Green Gecko wrote:"Gender Critical" is trending on Twitter and unfortunately I checked it out while moaning about a coronavirus support grant process. This seems like a euphemism for transphobia to me.
Yep, you got it!
Green Gecko wrote:I referenced "intersex" people and was told by an "intersex" person I had to apologise and that this a deeply offensive term
Intersex isn't a slur. A core TERF/GC view is that sex is both immutable and perfectly binary (no shades of grey). This belief makes it difficult for them to engage with the idea of atypical sex phenotypes.
(As an aside, a point of advocacy in the intersex community is that intersex babies shouldn't be surgically altered to better fit a typical sex phenotype. Most intersex people believe they should instead be allowed to choose for themselves when older whether they want to be considered female, male, or neither, and which if any surgeries to have.)
Green Gecko wrote:a gay man no less [...] was told by an "intersex" person [...] even amongst LGBTQ folk [...]
I think the majority of LGBTIAQ people do have solidarity with each other.
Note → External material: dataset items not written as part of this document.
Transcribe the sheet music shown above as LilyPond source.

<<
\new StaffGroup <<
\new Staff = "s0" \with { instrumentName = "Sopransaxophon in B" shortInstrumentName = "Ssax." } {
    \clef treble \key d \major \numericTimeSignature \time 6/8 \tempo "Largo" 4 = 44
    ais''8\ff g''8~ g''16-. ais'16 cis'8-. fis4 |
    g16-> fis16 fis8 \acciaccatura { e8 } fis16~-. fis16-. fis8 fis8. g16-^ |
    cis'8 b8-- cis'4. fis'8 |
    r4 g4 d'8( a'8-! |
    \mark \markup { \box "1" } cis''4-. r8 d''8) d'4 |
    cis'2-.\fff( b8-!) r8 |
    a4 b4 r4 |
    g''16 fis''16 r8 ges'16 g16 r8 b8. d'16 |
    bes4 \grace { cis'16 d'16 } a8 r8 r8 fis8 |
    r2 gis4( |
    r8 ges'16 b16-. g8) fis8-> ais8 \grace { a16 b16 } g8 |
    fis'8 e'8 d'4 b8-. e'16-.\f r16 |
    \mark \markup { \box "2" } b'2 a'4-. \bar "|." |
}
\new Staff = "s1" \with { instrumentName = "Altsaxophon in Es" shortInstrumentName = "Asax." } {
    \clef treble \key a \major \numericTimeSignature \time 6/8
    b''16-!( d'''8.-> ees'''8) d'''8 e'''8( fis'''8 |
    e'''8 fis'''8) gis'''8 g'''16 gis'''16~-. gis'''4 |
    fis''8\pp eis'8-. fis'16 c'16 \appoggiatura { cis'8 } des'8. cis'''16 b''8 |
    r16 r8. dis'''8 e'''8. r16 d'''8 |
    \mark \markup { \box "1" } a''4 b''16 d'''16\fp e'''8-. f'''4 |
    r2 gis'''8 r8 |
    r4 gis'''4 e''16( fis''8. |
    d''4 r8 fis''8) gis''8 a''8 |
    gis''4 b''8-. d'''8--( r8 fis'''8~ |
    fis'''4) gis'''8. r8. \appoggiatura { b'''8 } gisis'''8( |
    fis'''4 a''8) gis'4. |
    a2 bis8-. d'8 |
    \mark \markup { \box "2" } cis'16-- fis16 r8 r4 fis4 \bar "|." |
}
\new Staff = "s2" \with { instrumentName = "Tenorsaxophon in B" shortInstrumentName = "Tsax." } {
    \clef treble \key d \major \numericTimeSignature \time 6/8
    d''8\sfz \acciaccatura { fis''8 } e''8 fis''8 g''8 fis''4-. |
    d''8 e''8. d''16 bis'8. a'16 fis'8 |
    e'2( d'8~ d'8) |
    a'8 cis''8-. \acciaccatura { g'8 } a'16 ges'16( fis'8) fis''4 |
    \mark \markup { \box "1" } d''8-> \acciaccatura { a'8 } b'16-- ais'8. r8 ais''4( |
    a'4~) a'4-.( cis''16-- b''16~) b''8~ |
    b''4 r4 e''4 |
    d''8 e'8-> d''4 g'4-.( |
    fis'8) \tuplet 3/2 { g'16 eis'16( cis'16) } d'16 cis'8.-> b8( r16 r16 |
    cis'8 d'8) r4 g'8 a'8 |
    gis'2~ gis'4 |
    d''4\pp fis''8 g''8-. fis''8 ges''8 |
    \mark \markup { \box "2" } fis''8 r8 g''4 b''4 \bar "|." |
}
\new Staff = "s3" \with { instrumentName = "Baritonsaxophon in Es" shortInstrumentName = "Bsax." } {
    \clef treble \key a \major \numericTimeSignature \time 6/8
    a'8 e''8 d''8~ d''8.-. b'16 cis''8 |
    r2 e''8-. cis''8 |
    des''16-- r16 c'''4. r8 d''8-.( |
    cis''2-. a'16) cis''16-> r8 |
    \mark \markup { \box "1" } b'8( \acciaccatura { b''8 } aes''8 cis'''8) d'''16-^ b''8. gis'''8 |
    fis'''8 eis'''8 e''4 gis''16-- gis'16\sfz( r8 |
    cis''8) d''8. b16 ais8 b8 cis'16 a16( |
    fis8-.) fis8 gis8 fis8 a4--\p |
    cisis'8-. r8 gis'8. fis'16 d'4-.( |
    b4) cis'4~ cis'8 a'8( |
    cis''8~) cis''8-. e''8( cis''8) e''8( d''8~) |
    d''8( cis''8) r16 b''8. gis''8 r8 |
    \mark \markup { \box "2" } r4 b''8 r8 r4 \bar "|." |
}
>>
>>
But as you've observed, sadly it isn't unheard of for individual LGBTIAQ people to have bigoted views.
Skarjo wrote:Biological sex *is* largely immutable. Sex is a chromosomal combo that's decided and assigned at the moment of fertilisation. XY makes you male, XX makes you female, and any of the other combos (XYY, XXY, XXX etc) would designate you as intersex. I've never heard of intersex being referred to as a slur myself, but it's definitely the correct biological term. However, I could be behind the times, because many correct medical terms have been adopted as slurs and then replaced by other terms.
Much like you, I don't think someone's sex has any bearing on whether they should be accepted as whatever gender they are. This is just a science note:
It depends how you measure a person's sex. It's possible, for example, to have an XY karyotype and a genetic disorder in a key sexual development pathway (in DMRT1/2, SRY, etc.) and end up with an entirely female phenotype. It would be unusual to categorise a person with 46,XY complete gonadal dysgenesis as male, and there are even 46,XY women with no disorders of sexual development at all. A person's sex is being measured phenotypically there, not karyotypically. This is true for everyone across almost all social and medical scenarios - it's rare to karyotype someone because it's rarely relevant. This informs the question of mutability, because a person's observable sex characteristics are mutable to a large extent - hormone levels, secondary sexual development, genitalia, and so on.